The political undercurrents are less reassuring. Voters are realising that remaking the entire global economy will be disruptive. Some—a minority—dispute that man-made climate change is under way. Others object to certain policies deployed to tackle it, because they impose costs on ordinary citizens, or add hassles to their overstretched daily lives. Some, particularly the elderly, do not like change at all, especially when it means fuss today in return for benefits they may not live to see. Even among those who accept that action is needed, views differ as to who should shoulder the burden. Many would prefer it to fall on someone else.
Awareness of the dangers of climate change seems to have risen over the past wildfire-charred decade.
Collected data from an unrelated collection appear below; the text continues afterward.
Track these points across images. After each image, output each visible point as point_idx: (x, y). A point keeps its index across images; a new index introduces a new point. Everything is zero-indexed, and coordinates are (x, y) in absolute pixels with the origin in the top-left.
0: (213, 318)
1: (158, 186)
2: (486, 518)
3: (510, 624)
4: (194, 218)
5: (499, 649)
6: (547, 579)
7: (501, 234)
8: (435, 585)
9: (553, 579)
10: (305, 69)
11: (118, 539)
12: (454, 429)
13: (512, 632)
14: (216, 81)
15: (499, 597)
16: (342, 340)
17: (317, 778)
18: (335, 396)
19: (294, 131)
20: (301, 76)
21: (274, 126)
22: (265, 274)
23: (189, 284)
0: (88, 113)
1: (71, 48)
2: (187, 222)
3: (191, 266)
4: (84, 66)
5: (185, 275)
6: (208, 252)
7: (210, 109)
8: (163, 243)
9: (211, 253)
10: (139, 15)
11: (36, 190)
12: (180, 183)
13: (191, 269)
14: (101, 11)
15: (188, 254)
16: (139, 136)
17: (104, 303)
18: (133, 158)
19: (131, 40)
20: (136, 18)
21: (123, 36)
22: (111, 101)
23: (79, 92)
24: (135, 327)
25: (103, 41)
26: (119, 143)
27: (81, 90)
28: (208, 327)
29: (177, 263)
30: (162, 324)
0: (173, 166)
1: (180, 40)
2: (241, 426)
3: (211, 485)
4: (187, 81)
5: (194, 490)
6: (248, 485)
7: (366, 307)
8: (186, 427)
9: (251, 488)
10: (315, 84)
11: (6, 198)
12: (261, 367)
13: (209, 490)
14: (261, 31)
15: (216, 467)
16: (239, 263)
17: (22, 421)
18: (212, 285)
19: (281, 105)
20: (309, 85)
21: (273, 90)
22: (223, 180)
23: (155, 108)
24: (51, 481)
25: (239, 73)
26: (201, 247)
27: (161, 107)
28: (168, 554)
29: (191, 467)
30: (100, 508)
In polls of 12 rich countries by Pew, an American think-tank, the share of respondents who said it was a 'major threat' rose in every country except South Korea, where it was already high. Clear majorities everywhere bar Israel agreed with this description. Yet this does not mean they are willing to pay more taxes to help prevent climate change. In a survey of 29 countries by Ipsos, a pollster, only 30% of respondents said they would be willing to cough up.
Crowding out
Perhaps most alarmingly, a partisan gap has opened even on scientific questions. In all of the 14 rich countries surveyed by Pew in 2022, people on the political right were less likely to see climate change as a major threat than those on the left. In Australia, Canada, Germany, the Netherlands and Sweden the gap was very large: between 22 and 44 percentage points. In America it was a gobsmacking 63 points. And a new poll by YouGov for The Economist found that whereas 87% of Biden voters believed that climate change was caused by human activity, only 21% of Trump voters agreed.
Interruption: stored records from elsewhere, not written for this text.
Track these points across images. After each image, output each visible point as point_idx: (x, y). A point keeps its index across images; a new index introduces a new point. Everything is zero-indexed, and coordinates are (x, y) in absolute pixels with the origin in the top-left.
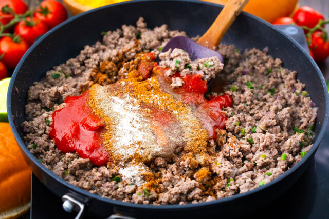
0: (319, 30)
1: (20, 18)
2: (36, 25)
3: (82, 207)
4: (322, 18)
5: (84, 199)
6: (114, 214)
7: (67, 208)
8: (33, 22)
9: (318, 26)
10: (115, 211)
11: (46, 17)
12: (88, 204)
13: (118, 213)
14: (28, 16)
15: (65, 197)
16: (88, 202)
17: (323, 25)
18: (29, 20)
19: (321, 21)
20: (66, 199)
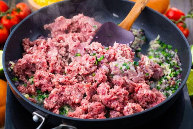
0: (181, 22)
1: (4, 14)
2: (13, 18)
3: (44, 119)
4: (183, 15)
5: (45, 115)
6: (62, 123)
7: (35, 119)
8: (11, 16)
9: (180, 19)
10: (63, 122)
11: (19, 13)
12: (47, 118)
13: (64, 123)
14: (8, 13)
15: (34, 113)
16: (47, 117)
17: (184, 19)
18: (8, 15)
19: (182, 17)
20: (35, 114)
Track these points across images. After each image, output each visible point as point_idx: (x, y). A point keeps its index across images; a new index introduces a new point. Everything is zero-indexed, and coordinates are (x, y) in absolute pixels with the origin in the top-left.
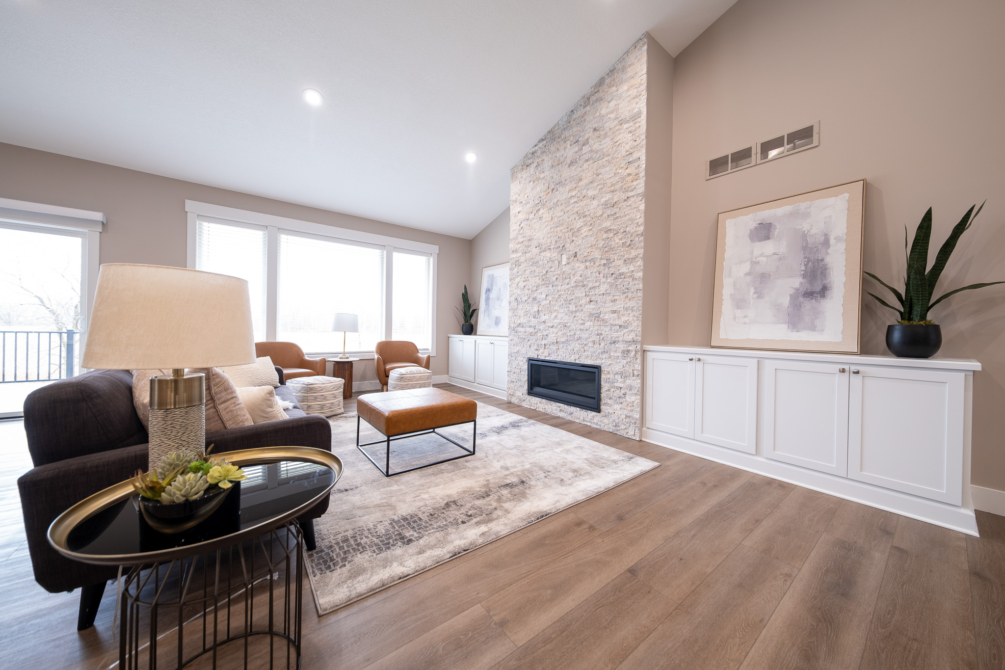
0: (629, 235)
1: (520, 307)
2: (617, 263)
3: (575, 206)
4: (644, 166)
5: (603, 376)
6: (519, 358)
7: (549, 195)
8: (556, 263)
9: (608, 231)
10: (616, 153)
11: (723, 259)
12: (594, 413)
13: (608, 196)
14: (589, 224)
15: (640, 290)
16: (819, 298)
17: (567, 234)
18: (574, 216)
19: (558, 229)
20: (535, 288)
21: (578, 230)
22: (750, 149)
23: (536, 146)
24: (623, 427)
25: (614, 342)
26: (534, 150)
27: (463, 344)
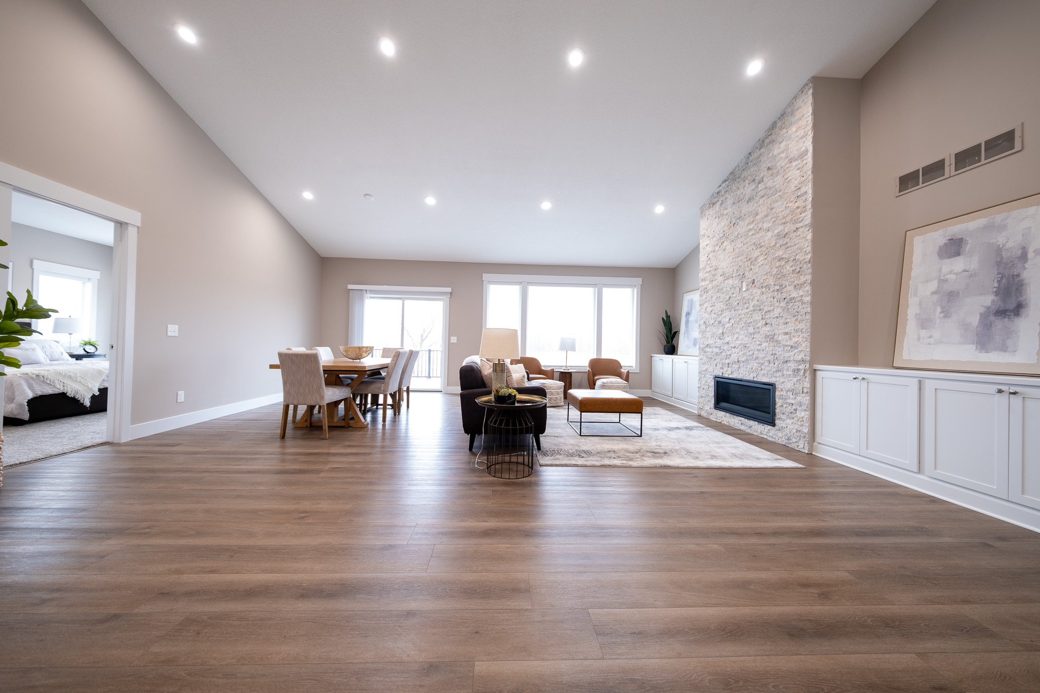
0: (798, 263)
1: (708, 329)
2: (789, 288)
3: (752, 238)
4: (811, 199)
5: (777, 393)
6: (707, 376)
7: (731, 229)
8: (738, 289)
9: (781, 259)
10: (787, 189)
11: (909, 278)
12: (770, 427)
13: (781, 228)
14: (764, 253)
15: (808, 313)
16: (1012, 316)
17: (746, 263)
18: (752, 247)
19: (739, 259)
20: (720, 313)
21: (756, 259)
22: (943, 161)
23: (720, 186)
24: (794, 440)
25: (787, 362)
26: (718, 189)
27: (663, 362)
In democracies such divisions have consequences. [Public opinion matters in dictatorships, too, but that is beyond the scope of this article.] In rich democracies, especially, divisions over climate are aggravated by populist politicians, who take real problems [such as cost and disruption] and exaggerate them, while claiming that the elite who impose green policies don’t care about ordinary motorists because they cycle to work.
Populism tends to undermine effective climate policy in several ways. First, populists are often sceptical of experts. When people say 'trust the experts', suggests Ms Karamo, they really mean: 'You are too stupid to make decisions about your life'.
Second, populists are suspicious of global institutions and foreigners. 'Every subsidy we award to an electric-vehicle manufacturer is really a subsidy to the Chinese Communist Party, because we depend on them, like a noose around our neck, for the batteries', says Vivek Ramaswamy, a Republican presidential candidate. Such attitudes are bad for climate mitigation, argues Dan Fiorino of the American University in Washington, DC, because 'climate policy is as much a matter of foreign relations as it is of economic policy' ".